このお話には、仏様を大切にという教えが込められています。
「鬼」の強そうな演技と、「がき」の臆病な演技を、見事に演じる子どもたちでした。
3本目は、とろろすべり。
花見にやってきた「大尽」が、名物のとろろで、店の「女将」を相手に酒を酌み交わすうちに眠ってしまいます。
その隙に、「供」3人が樽の酒を飲み干し、とろろまで食べるのですが、酔っ払ってひっくり返って大変なことに。
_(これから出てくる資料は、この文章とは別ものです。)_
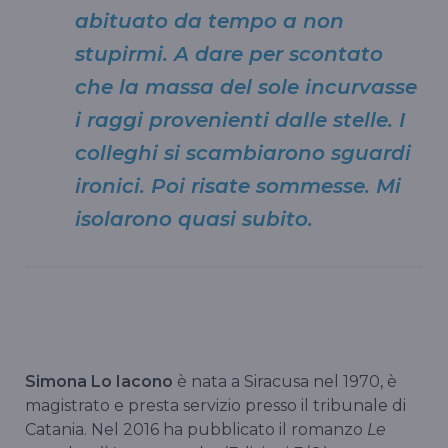
abituato da tempo a non
stupirmi. A dare per scontato
che la massa del sole incurvasse
i raggi provenienti dalle stelle. I
colleghi si scambiarono sguardi
ironici. Poi risate sommesse. Mi
isolarono quasi subito.
Simona Lo Iacono
è nata a Siracusa nel 1970, è
magistrato e presta servizio presso il tribunale di
Catania. Nel 2016 ha pubblicato il romanzo
Le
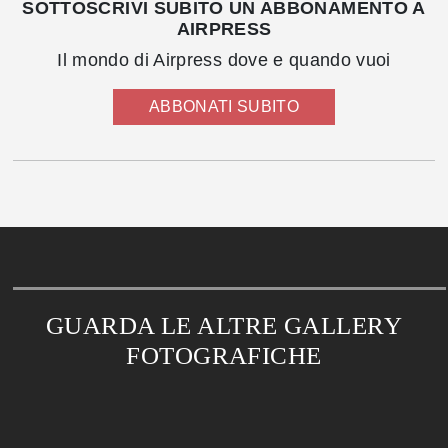
SOTTOSCRIVI SUBITO UN ABBONAMENTO A
AIRPRESS
Il mondo di Airpress dove e quando vuoi
ABBONATI SUBITO
GUARDA LE ALTRE GALLERY
FOTOGRAFICHE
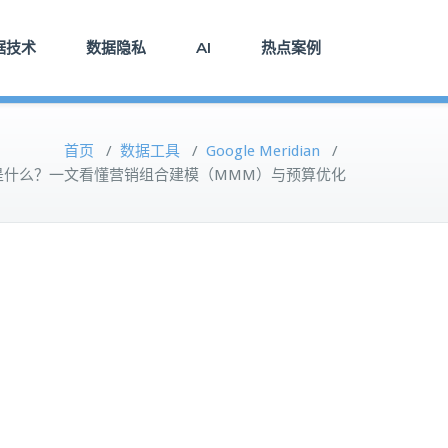
据技术
数据隐私
AI
热点案例
首页
/
数据工具
/
Google Meridian
/
idian 是什么？一文看懂营销组合建模（MMM）与预算优化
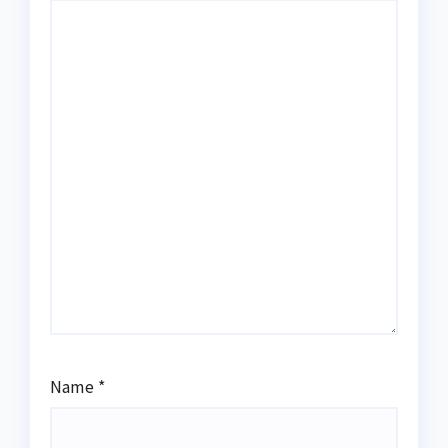
Name
*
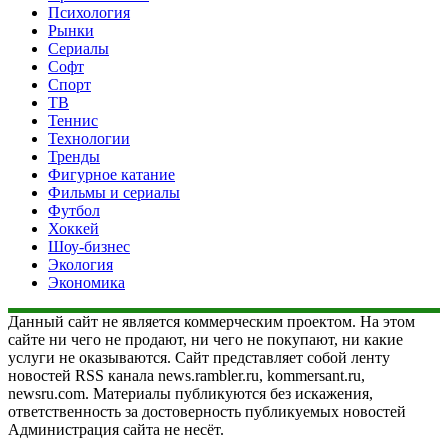
Психология
Рынки
Сериалы
Софт
Спорт
ТВ
Теннис
Технологии
Тренды
Фигурное катание
Фильмы и сериалы
Футбол
Хоккей
Шоу-бизнес
Экология
Экономика
Данный сайт не является коммерческим проектом. На этом
сайте ни чего не продают, ни чего не покупают, ни какие
услуги не оказываются. Сайт представляет собой ленту
новостей RSS канала news.rambler.ru, kommersant.ru,
newsru.com. Материалы публикуются без искажения,
ответственность за достоверность публикуемых новостей
Администрация сайта не несёт.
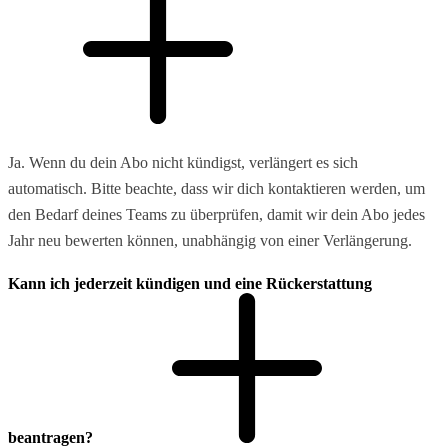
Ja. Wenn du dein Abo nicht kündigst, verlängert es sich
automatisch. Bitte beachte, dass wir dich kontaktieren werden, um
den Bedarf deines Teams zu überprüfen, damit wir dein Abo jedes
Jahr neu bewerten können, unabhängig von einer Verlängerung.
Kann ich jederzeit kündigen und eine Rückerstattung
beantragen?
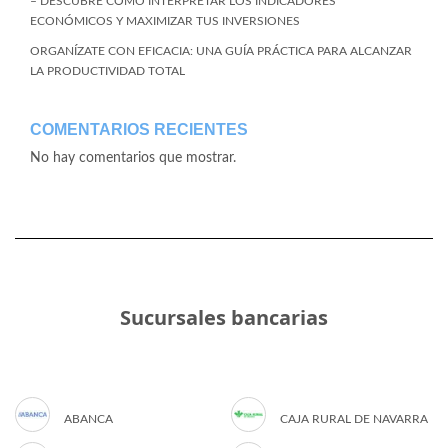
– DESCUBRE CÓMO INTERPRETAR LOS INDICADORES
ECONÓMICOS Y MAXIMIZAR TUS INVERSIONES
ORGANÍZATE CON EFICACIA: UNA GUÍA PRÁCTICA PARA ALCANZAR
LA PRODUCTIVIDAD TOTAL
COMENTARIOS RECIENTES
No hay comentarios que mostrar.
Sucursales bancarias
ABANCA
CAJA RURAL DE NAVARRA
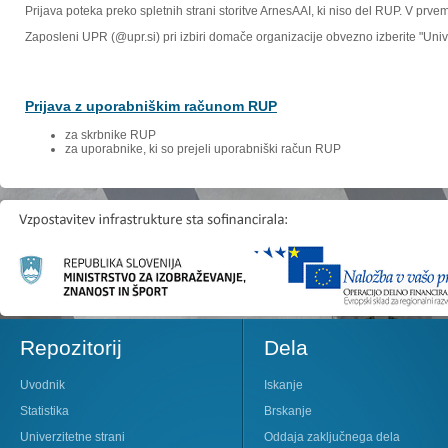
Prijava poteka preko spletnih strani storitve ArnesAAI, ki niso del RUP. V prv
Zaposleni UPR (@upr.si) pri izbiri domače organizacije obvezno izberite "Un
Prijava z uporabniškim računom RUP
za skrbnike RUP
za uporabnike, ki so prejeli uporabniški račun RUP
Repozitorij
Dela
Uvodnik
Iskanje
Statistika
Brskanje
Univerzitetne strani
Oddaja zaključnega dela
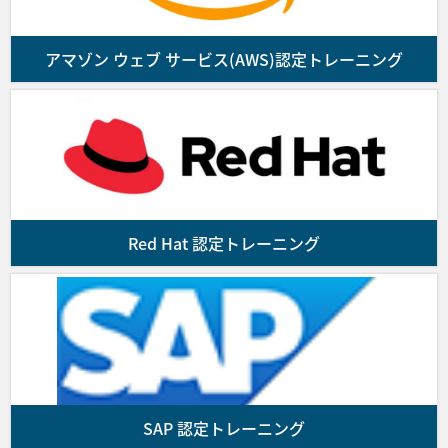
提供に係る契約の成立は受講確認メールの配信を
もって成立します。また、満席によるコースの受
付終了等の理由により受講の申し込みを受付でき
アマゾン ウェブ サービス(AWS)認定トレーニング
ない場合はお客様にその旨通知するものとしま
す。
■第4条 (代金のお支払)
お客様は前号に基づき弊社がお客様に発行した請
求書に記載された支払期日までに、同請求書に指
Red Hat 認定トレーニング
定された銀行口座にコースの代金を振り込んで支
払を行うものとします。なお、代金の振込に要す
る諸費用はお客様の負担とします。
前項の支払期限までに入金が確認できない場合、
お客様の受講をお断りすることがあります。
SAP 認定トレーニング
■第5条 (コースの開催)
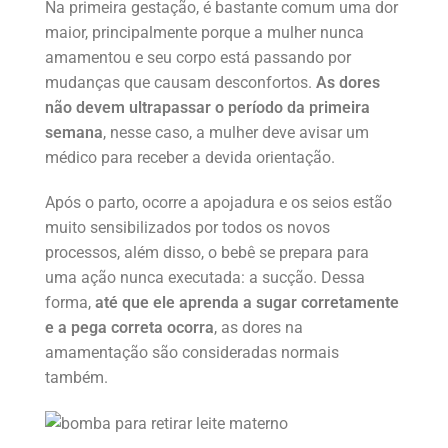
Na primeira gestação, é bastante comum uma dor
maior, principalmente porque a mulher nunca
amamentou e seu corpo está passando por
mudanças que causam desconfortos.
As dores
não devem ultrapassar o período da primeira
semana
, nesse caso, a mulher deve avisar um
médico para receber a devida orientação.
Após o parto, ocorre a apojadura e os seios estão
muito sensibilizados por todos os novos
processos, além disso, o bebê se prepara para
uma ação nunca executada: a sucção. Dessa
forma,
até que ele aprenda a sugar corretamente
e a pega correta ocorra
, as dores na
amamentação são consideradas normais
também.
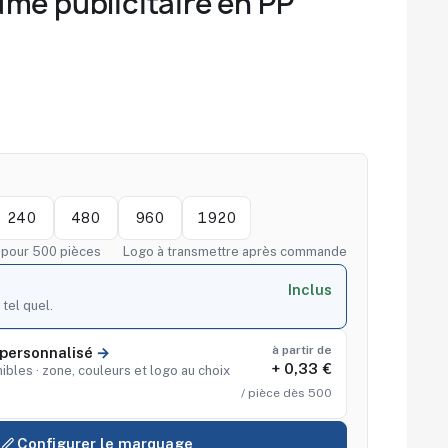
me publicitaire en PP
240
480
960
1920
f pour 500 pièces
Logo à transmettre après commande
Inclus
 tel quel.
à partir de
personnalisé
+ 0,33 €
ibles · zone, couleurs et logo au choix
/ pièce dès 500
Configurer le marquage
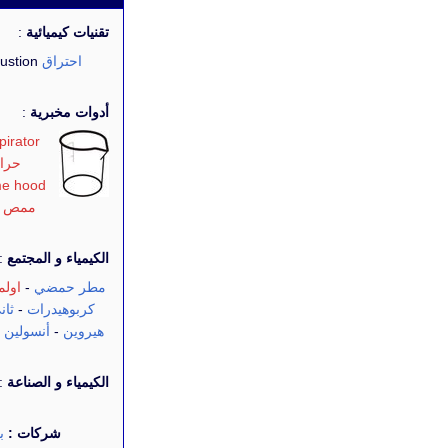
تقنيات كيميائية
:
احتراق
Combustion -
أدوات مخبرية
:
pirator
حرا
e hood
ممص
pette -
الكيمياء و المجتمع
:
مطر حمضي
-
اولم
كربوهيدرات
-
ثان
هيروين
-
أنسولين
-
الكيمياء و الصناعة
:
شركات :
ب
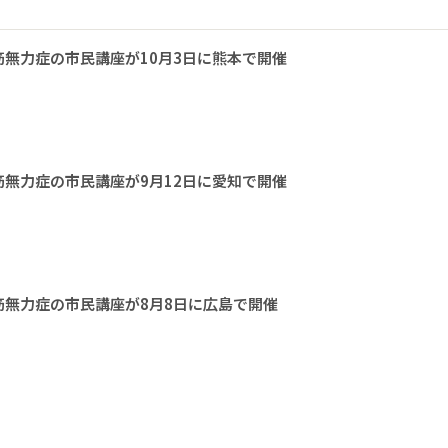
無力症の市民講座が10月3日に熊本で開催
無力症の市民講座が9月12日に愛知で開催
無力症の市民講座が8月8日に広島で開催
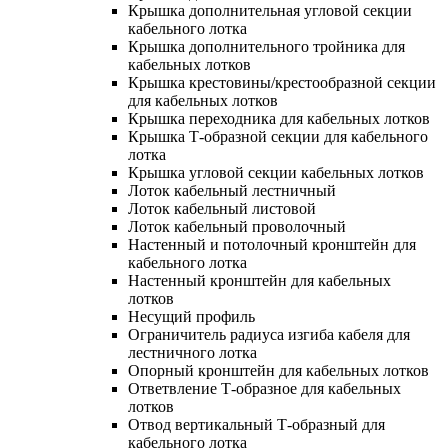
Крышка дополнительная угловой секции
кабельного лотка
Крышка дополнительного тройника для
кабельных лотков
Крышка крестовины/крестообразной секции
для кабельных лотков
Крышка переходника для кабельных лотков
Крышка Т-образной секции для кабельного
лотка
Крышка угловой секции кабельных лотков
Лоток кабельный лестничный
Лоток кабельный листовой
Лоток кабельный проволочный
Настенный и потолочный кронштейн для
кабельного лотка
Настенный кронштейн для кабельных
лотков
Несущий профиль
Ограничитель радиуса изгиба кабеля для
лестничного лотка
Опорный кронштейн для кабельных лотков
Ответвление Т-образное для кабельных
лотков
Отвод вертикальный Т-образный для
кабельного лотка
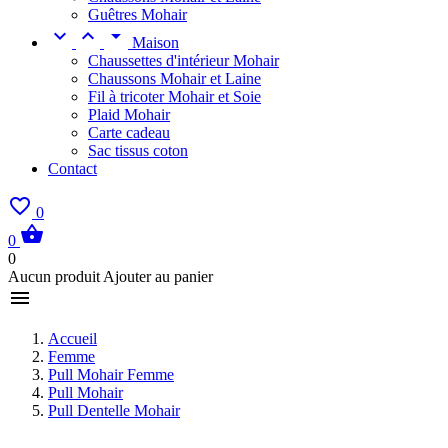
Guêtres Mohair



Maison
Chaussettes d'intérieur Mohair
Chaussons Mohair et Laine
Fil à tricoter Mohair et Soie
Plaid Mohair
Carte cadeau
Sac tissus coton
Contact

0

0
0
Aucun produit Ajouter au panier

Accueil
Femme
Pull Mohair Femme
Pull Mohair
Pull Dentelle Mohair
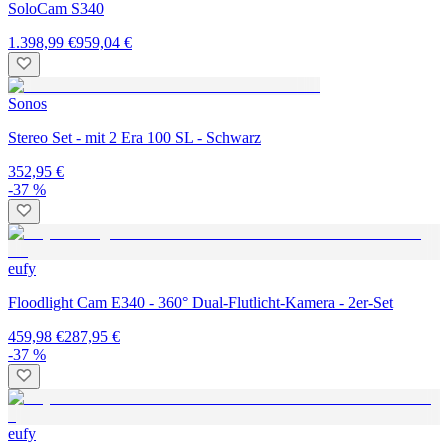
SoloCam S340
1.398,99 €
959,04 €
Sonos
Stereo Set - mit 2 Era 100 SL - Schwarz
352,95 €
-37 %
eufy
Floodlight Cam E340 - 360° Dual-Flutlicht-Kamera - 2er-Set
459,98 €
287,95 €
-37 %
eufy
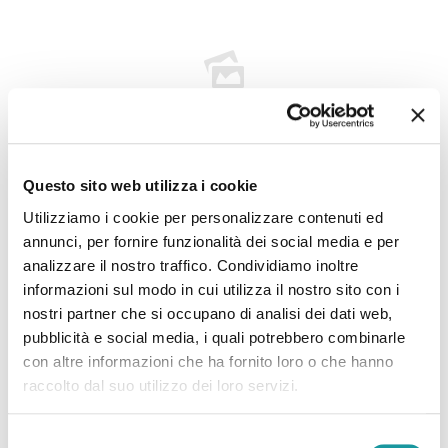
22.6.2026 – “Morto Andrea ‘Floppy’ Filippini, l’infermiere
Questo sito web utilizza i cookie
Utilizziamo i cookie per personalizzare contenuti ed
che assieme ad Ageop ha portato ai più piccoli il teatro in
annunci, per fornire funzionalità dei social media e per
corsia: ‘Ha saputo curare’”
analizzare il nostro traffico. Condividiamo inoltre
informazioni sul modo in cui utilizza il nostro sito con i
Leggi tutto
nostri partner che si occupano di analisi dei dati web,
pubblicità e social media, i quali potrebbero combinarle
con altre informazioni che ha fornito loro o che hanno
raccolto dal suo utilizzo dei loro servizi.
Selezione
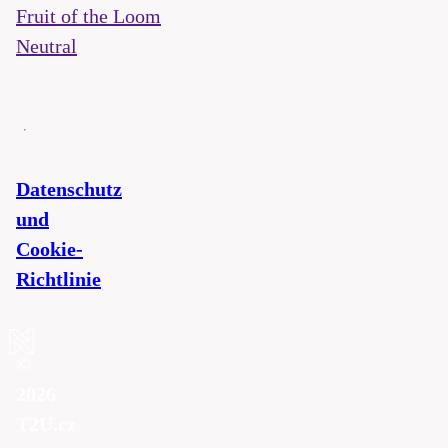
Fruit of the Loom
Neutral
Datenschutz
und
Cookie-
Richtlinie
©
2026
T2U.cz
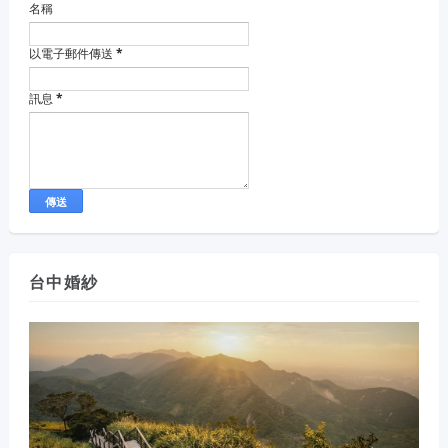
名稱
以電子郵件傳送
*
訊息
*
台中婚紗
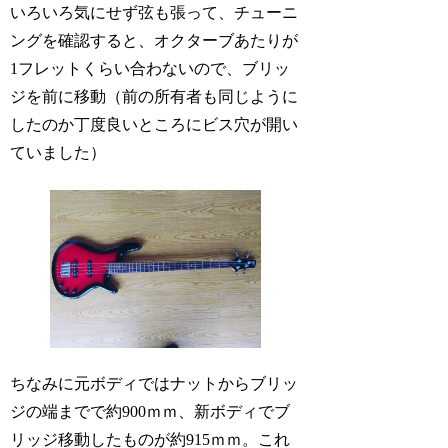
いろいろ気にせず弦も張って、チューニ
ングを確認すると、オクターブあたりが
1フレットくらい合わないので、ブリッ
ジを前に移動（前の所有者も同じように
したのか丁度良いところにビス穴が開い
ていました）
ちなみに元ボディではナットからブリッ
ジの端までで約900ｍｍ、新ボディでブ
リッジ移動したものが約915ｍｍ。これ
目を覚ました「大尽」と「女将」が、こぼれたとろろで足を滑らせて転げ回るお話です。
このお話は、「意地きたないことは慎みたいものだ。」ということを説いたお話です。
「大尽」と「女将」のやりとり、「供」が嬉しそうに酒を飲みとろろを食べる姿、本当に酔っ払っているように見えました。
感想の交流。
「せりふはないけれど、言いたいことが演技で伝わってきてすごかった。」
「ハッピーミュージックの人が、長い時間繰り返し音楽を吹いていて、すごいなと思った。」
「壬生狂言のことを、詳しく知りたくなった。」
など、たくさんの感想を交流していました。
最後に、ご指導いただいた保存会の代表者の方からのお話。
「子どもたちの演技はすばらしかった。」
「来年4月に、12年ぶりの壬生狂言が行われるので、是非見に来てきてください。」
子どもたちの演技により、壬生狂言への関心が高まった発表会。
改めて、ふるさとの伝統、誇りを感じた時間となりました。
来年4月を楽しみにしたいと思います。
1年間お世話になりました保存会の皆様、本当にありがとうございました。